Some days later, we received a call from the store that the grill was in, assembled, and “ready to go.” My wife bought the burgers and hot dogs, and all the other normal cookout stuff, and prepared for a feast. When the delivery guys arrived, they pointed out that I would have to hook up the gas tank to the grill itself when I was ready to use it. They explained that they were required to deliver it unattached. I assumed it was dangerous to transport the tank hooked up. Poisonous gas might take out the delivery guys.
They drove away, and with the assistance of written instructions and diagrams, I went to work trying to hook up the tank. I fumbled with the hose and connectors, and kept getting it wrong, and I felt myself getting short of breath. I was doing all this outside so that any leaking propane would dissipate quickly, but obviously there wasn’t enough breeze and I was getting too much of it into my lungs. My family watched as I adopted a new rhythm of action. I’d take a deep breath, run up to the grill, feverishly bolt and twist and hammer, and dash back to a chair 20 feet away, gasping for fresh air.
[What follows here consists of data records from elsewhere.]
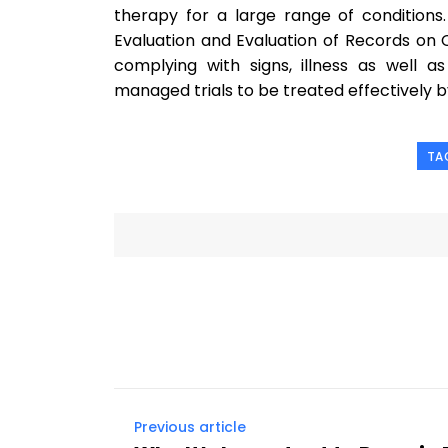
therapy for a large range of conditions.
Evaluation and Evaluation of Records on Co
complying with signs, illness as well 
managed trials to be treated effectively 
TA
Previous article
I did this quite a few times until I thought the connection was complete. But when I tried to light the grill, there was no fire. As I hung over it inspecting all the connections, I could feel myself getting light-headed and nauseous from the gas.
We decided to call Sears. I explained what I had done, and that I was obviously breathing too much propane at this point, I was so sick. Mental confusion was starting to set in. As a philosopher, I feared I was losing precious brain cells. My lungs ached. In my mental fog, I could hear the Sears guy asking me a question.
“Where did you take the tank to get your propane?”
“What do you mean? The grill was just delivered this afternoon, and the guy said it was ready to go.”